■ Task item ■
Set down, word for word, each line from the top of the data through the line that has "Gameplay with a"; omit every picture.

Collected data entries
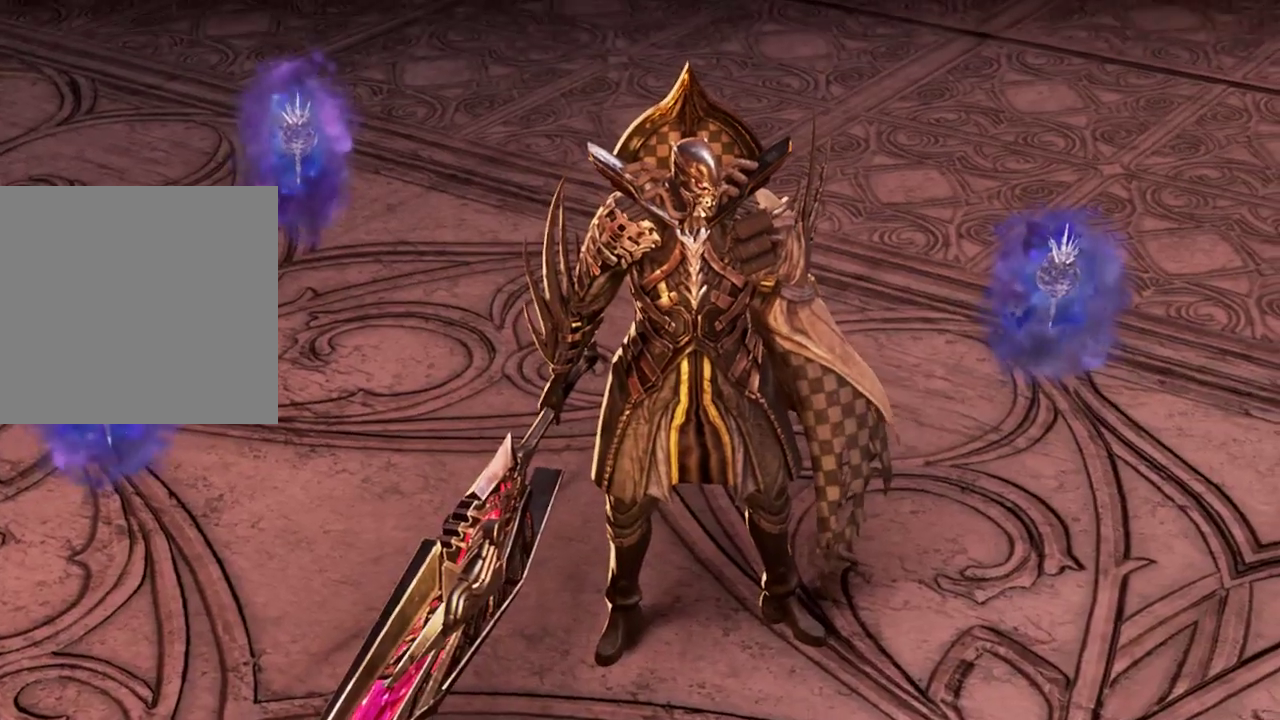
{"dt_ms": 500, "buttons": [], "left_stick": "center", "right_stick": "center", "events": []}
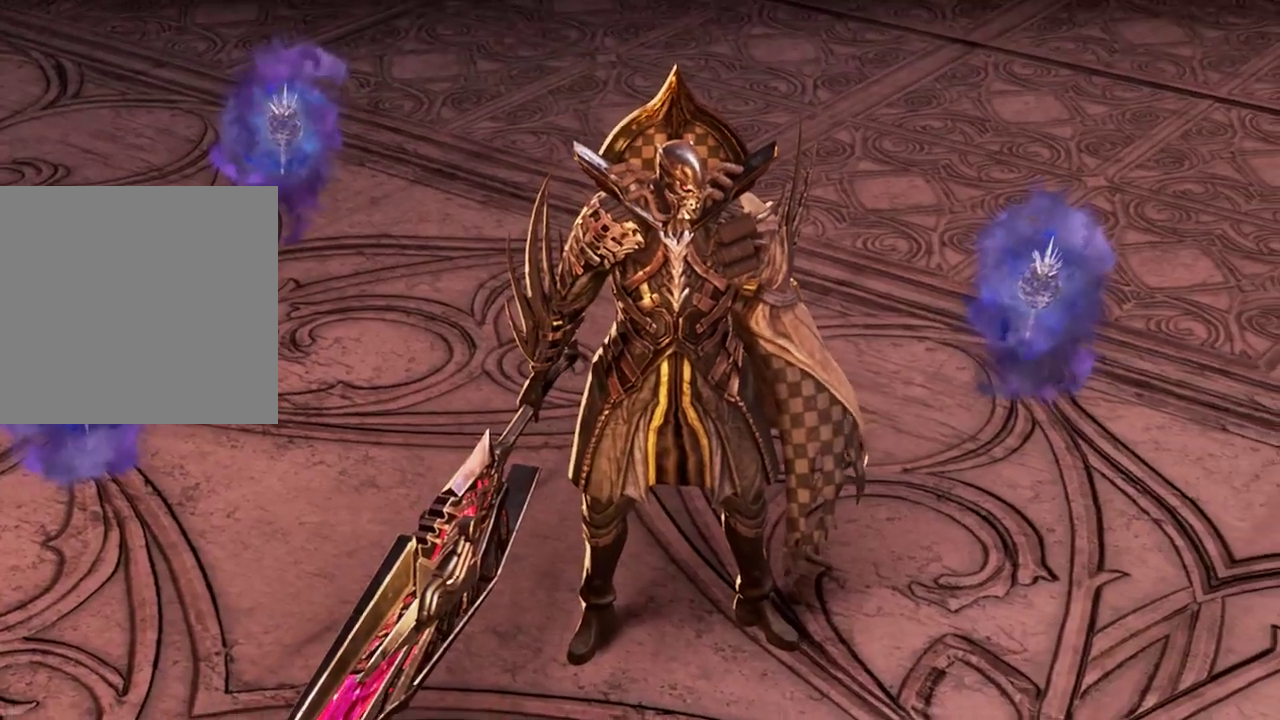
{"dt_ms": 500, "buttons": [], "left_stick": "center", "right_stick": "center"}
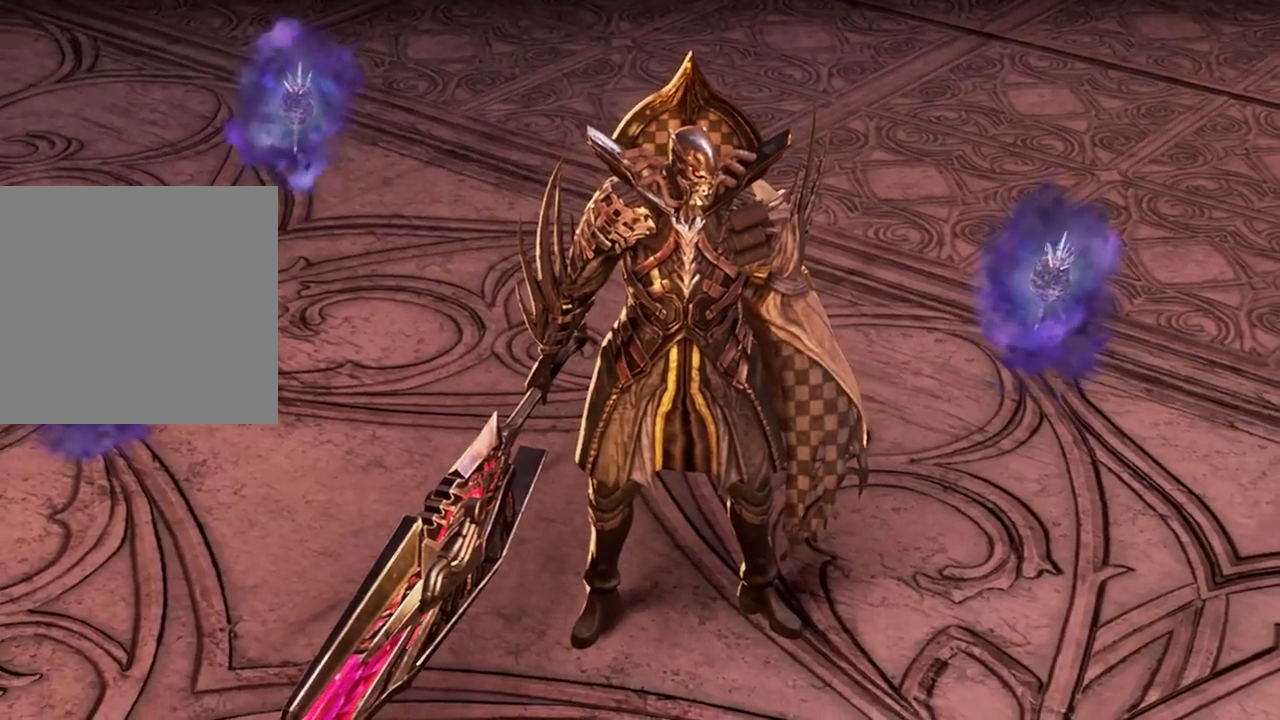
{"dt_ms": 500, "buttons": ["DPAD_RIGHT"], "left_stick": "center", "right_stick": "center", "events": [[233, "right_stick", "right"], [333, "right_stick", "center"], [500, "DPAD_RIGHT", "down"]]}
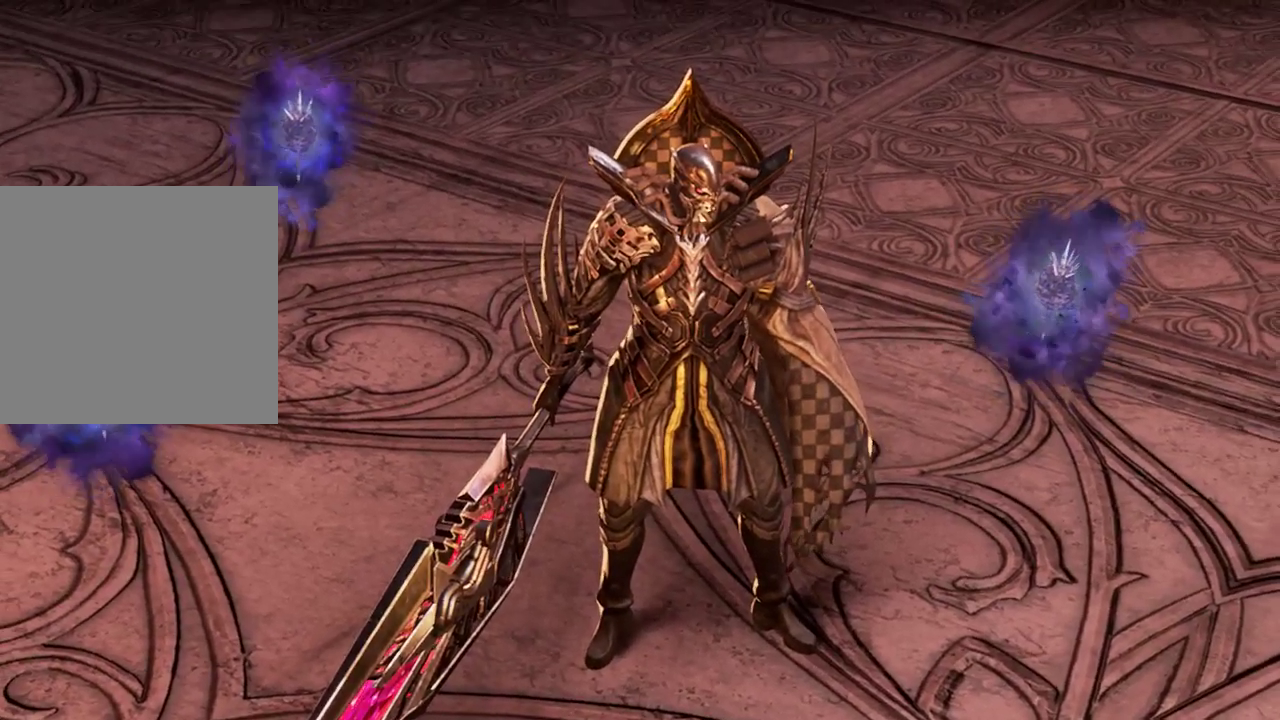
{"dt_ms": 500, "buttons": [], "left_stick": "center", "right_stick": "center", "events": [[200, "DPAD_RIGHT", "up"], [367, "left_stick", "down"], [500, "left_stick", "center"]]}
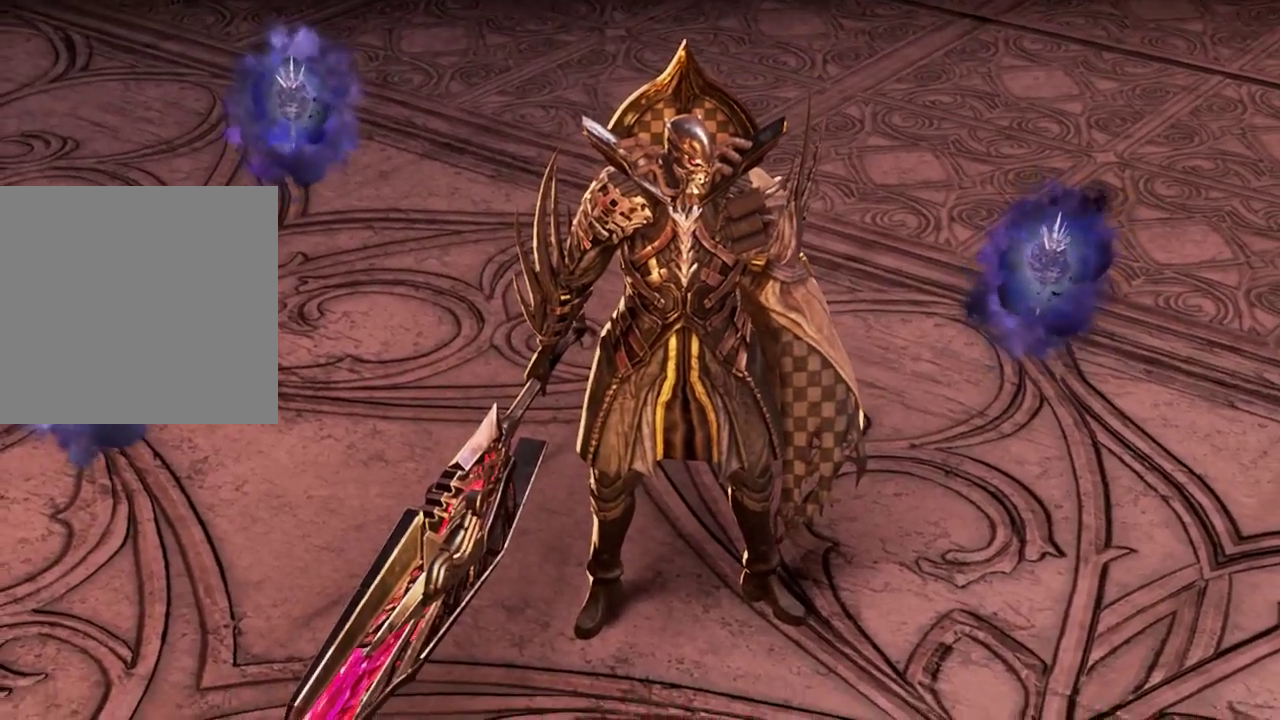
{"dt_ms": 1000, "buttons": [], "left_stick": "center", "right_stick": "center"}
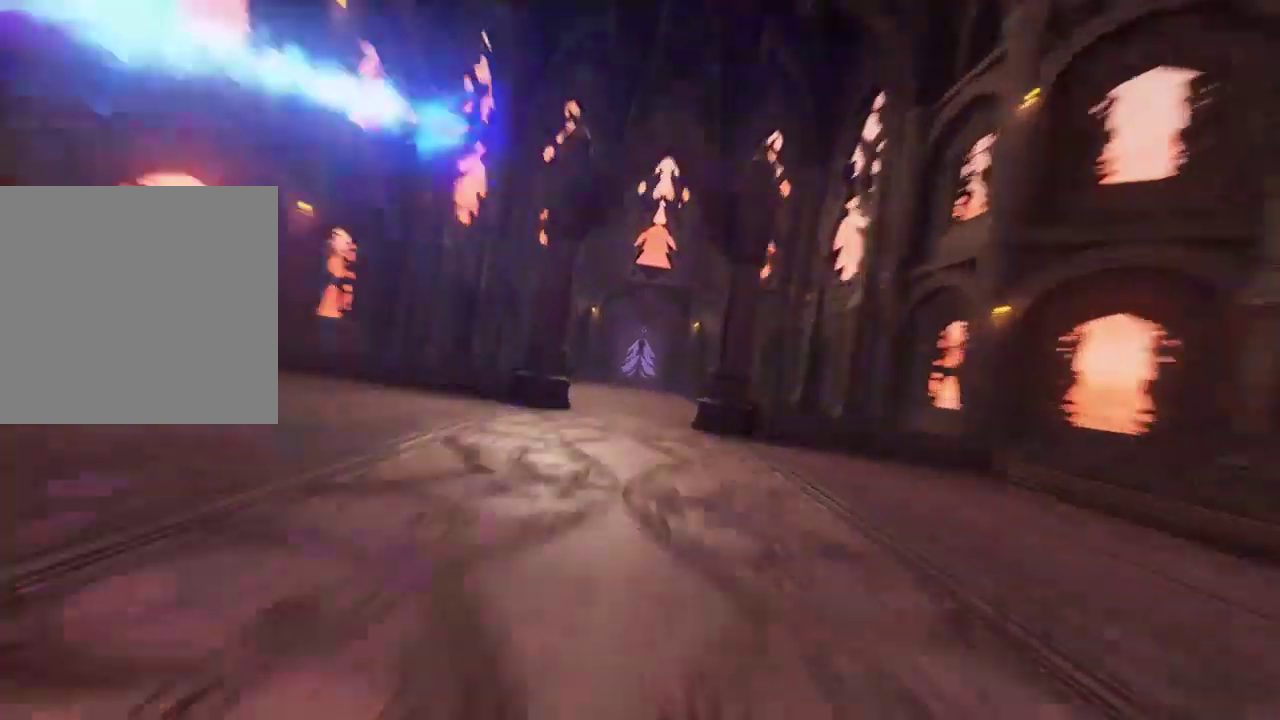
{"dt_ms": 500, "buttons": [], "left_stick": "center", "right_stick": "center", "events": [[33, "DPAD_DOWN", "down"], [100, "DPAD_DOWN", "up"]]}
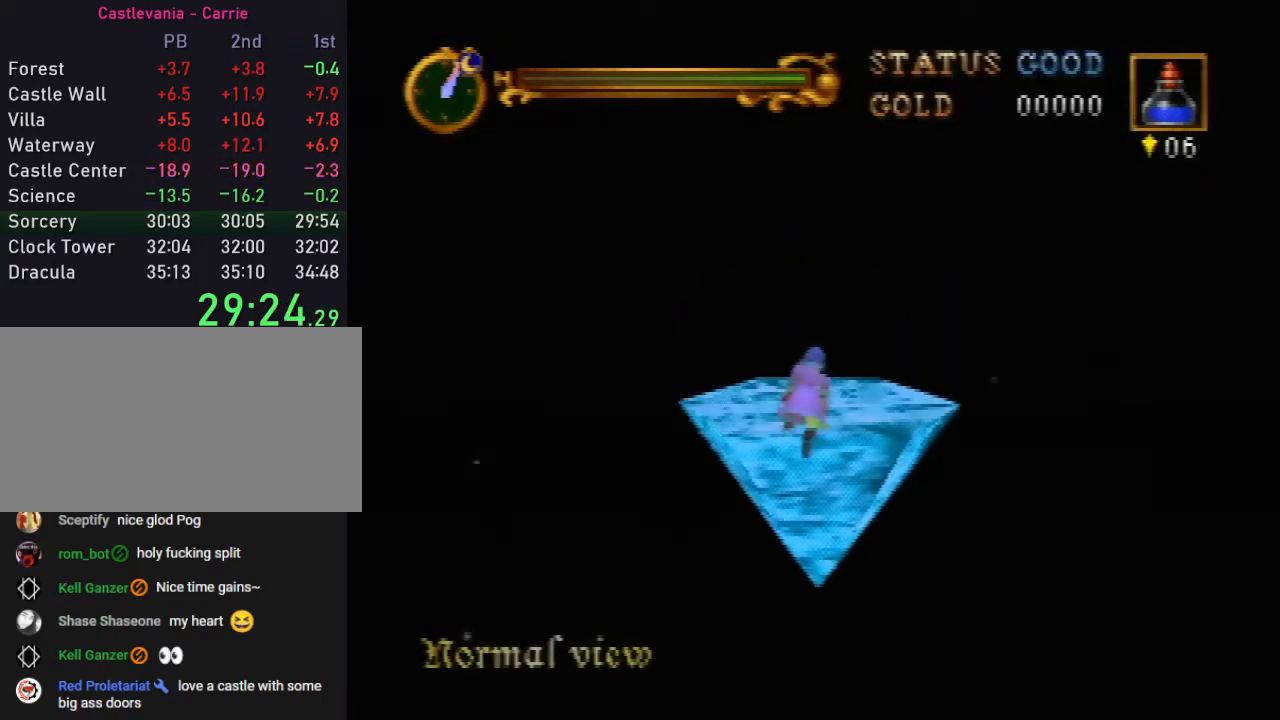
Gameplay with a controller (Nintendo layout); each line is a JSON object with the inputs held at the frame after it. "events" lists button and stick changes between this image and that frame as [ms after this image, input, new state], when the widget could be followed in between. Not read: L3 R3.
{"buttons": [], "left_stick": "left", "events": [[500, "left_stick", "left"]]}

■ Answer to the exercise ■
{"dt_ms": 500, "buttons": [], "left_stick": "center", "right_stick": "center", "events": []}
{"dt_ms": 500, "buttons": [], "left_stick": "center", "right_stick": "center"}
{"dt_ms": 500, "buttons": ["DPAD_RIGHT"], "left_stick": "center", "right_stick": "center", "events": [[233, "right_stick", "right"], [333, "right_stick", "center"], [500, "DPAD_RIGHT", "down"]]}
{"dt_ms": 500, "buttons": [], "left_stick": "center", "right_stick": "center", "events": [[200, "DPAD_RIGHT", "up"], [367, "left_stick", "down"], [500, "left_stick", "center"]]}
{"dt_ms": 1000, "buttons": [], "left_stick": "center", "right_stick": "center"}
{"dt_ms": 500, "buttons": [], "left_stick": "center", "right_stick": "center", "events": [[33, "DPAD_DOWN", "down"], [100, "DPAD_DOWN", "up"]]}
Gameplay with a controller (Nintendo layout); each line is a JSON object with the inputs held at the frame after it. "events" lists button and stick changes between this image and that frame as [ms after this image, input, new state], when the widget could be followed in between. Not read: L3 R3.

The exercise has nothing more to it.